Often people think that personalisation happens if each individual in the classroom gets more teacher’s attention and everything else will be the same. But what we have seen in recent years is that personalisation at large scale without any automation is not working. Take for instance Spotify – you set your preferences and the system learns how to personalize music for you. There is no DJ selecting individual pieces of music for you.

Personalised suggestions 

The personalised learning path infrastructure takes care of automating personalisation in education. The teachers will set their strategies and students will set their preferences and the infrastructure will do the planning and measuring to deliver personalised learning paths without creating much overhead.

The infrastructure will feature a core set of services to enable evidence-based education.

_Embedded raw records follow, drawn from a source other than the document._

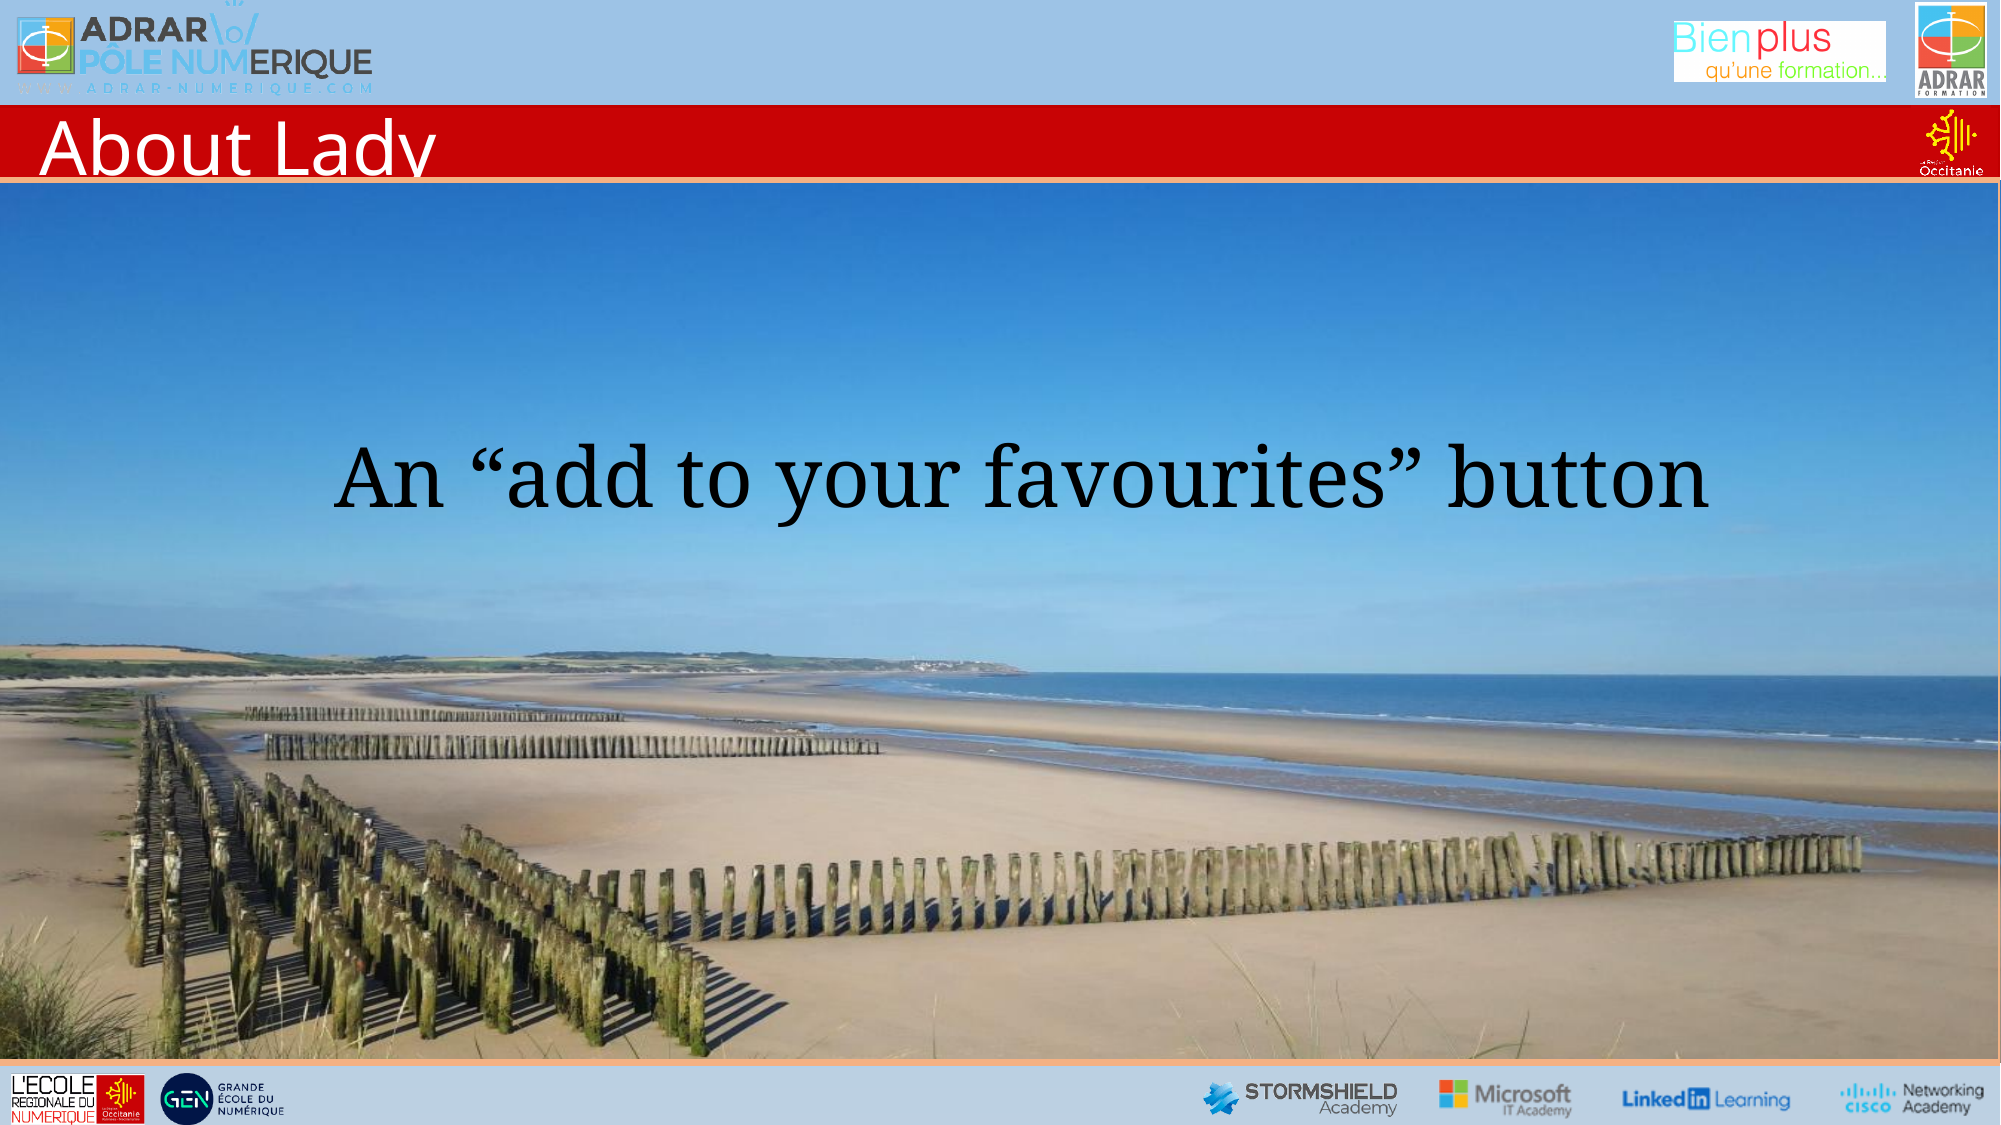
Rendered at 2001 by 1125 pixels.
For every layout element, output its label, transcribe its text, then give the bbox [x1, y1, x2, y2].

text_box An “add to your favourites” button [264, 417, 1781, 612]
text_box [0, 199, 2000, 1063]
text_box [0, 0, 2000, 199]
text_box [290, 1067, 2000, 1125]
picture [155, 1063, 290, 1125]
text_box [0, 1067, 155, 1125]
picture [10, 1071, 145, 1125]
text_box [1202, 1068, 1990, 1125]
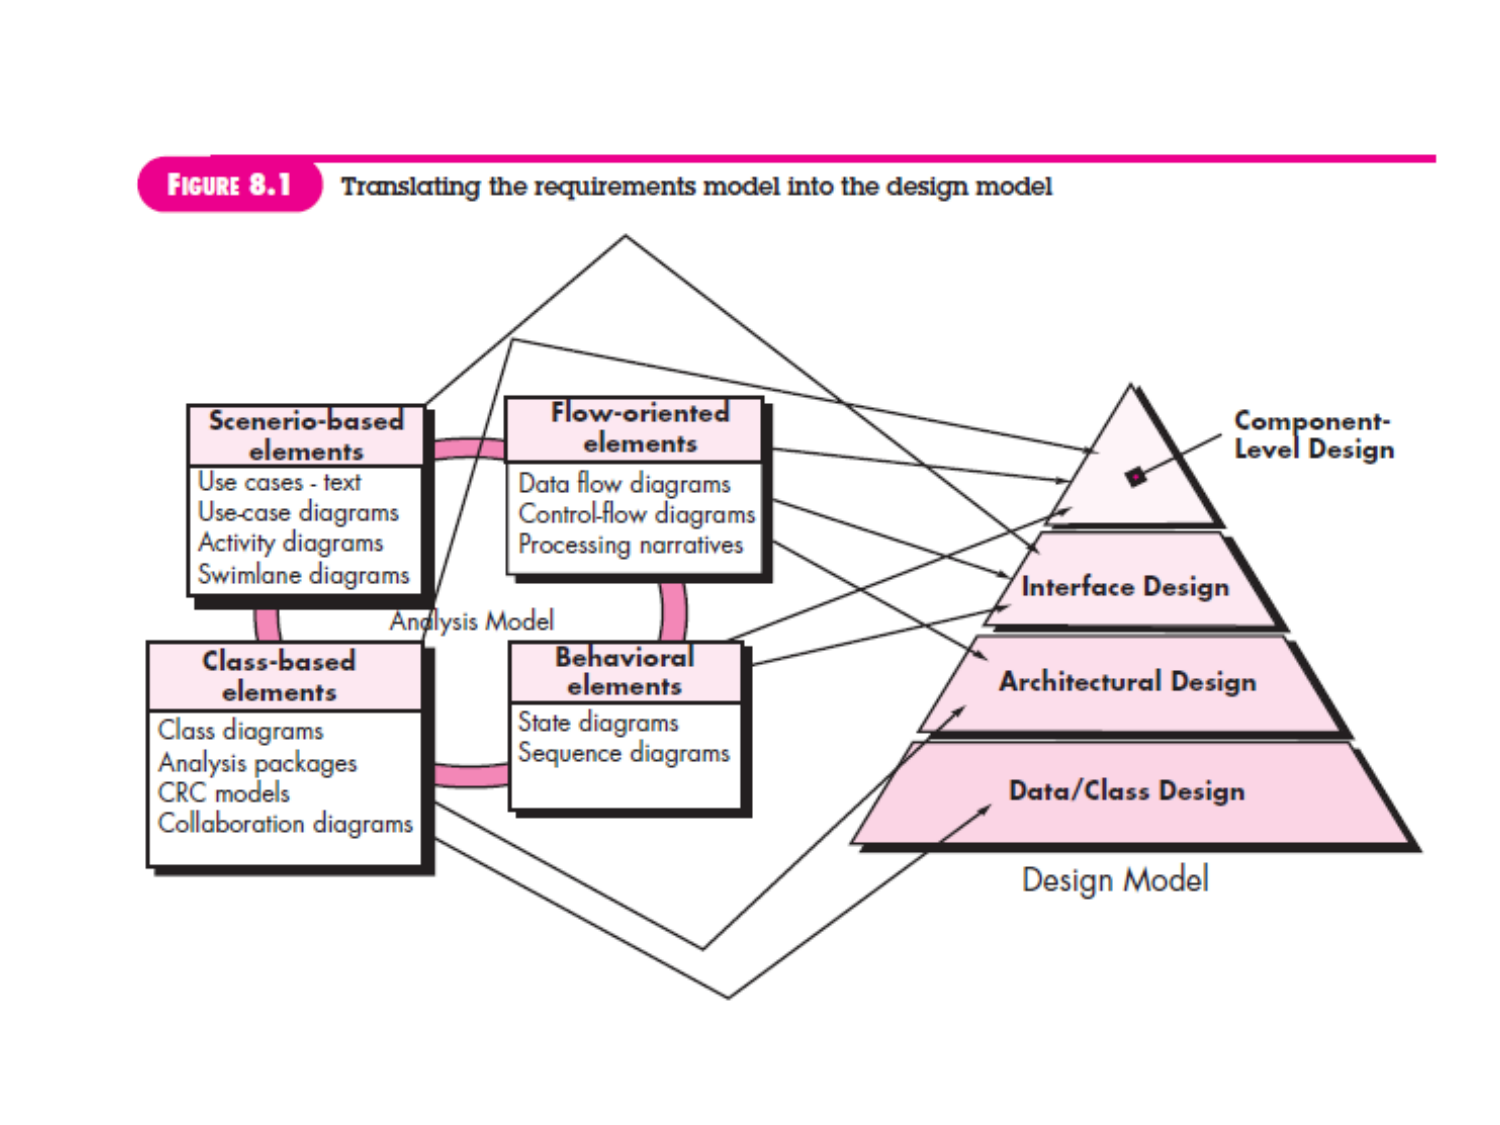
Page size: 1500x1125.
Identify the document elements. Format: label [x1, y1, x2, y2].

For instance, students get personalised suggestions to improve learning. And teachers get detailed diagnostics about students, allowing them to focus on what matters most. Furthermore, researchers can run studies to analyze trends in society and decision-makers can devise new policies to maximize the impact of education. These are only a few scenarios, which would become reality with the help of the infrastructure.

AI pilots

The learning path infrastructure team started preparations for the initiative last year and have already prototyped a service for harvesting learning experiences. Now they are going to launch two AI pilots. One to learn how to use machine learning for building predictive models for diagnostic testing and another to personalise digital learning material. The aim of the pilots is to refine requirements for the infrastructure and get early feedback to some of its core services.

“Estonia has a goal of at least 50 AI use cases by the end of the year, building on its current 30.” (Forbes, Nov 23, 2020). Digital transformation in education is a global challenge. It requires changing the mindset, new competencies and making IT systems to understand each other. And it all needs to support personalisation because education, after all, is personal. What is great for one student, may not be good for another. What improves the progress of an “average student”, may hold back top performers.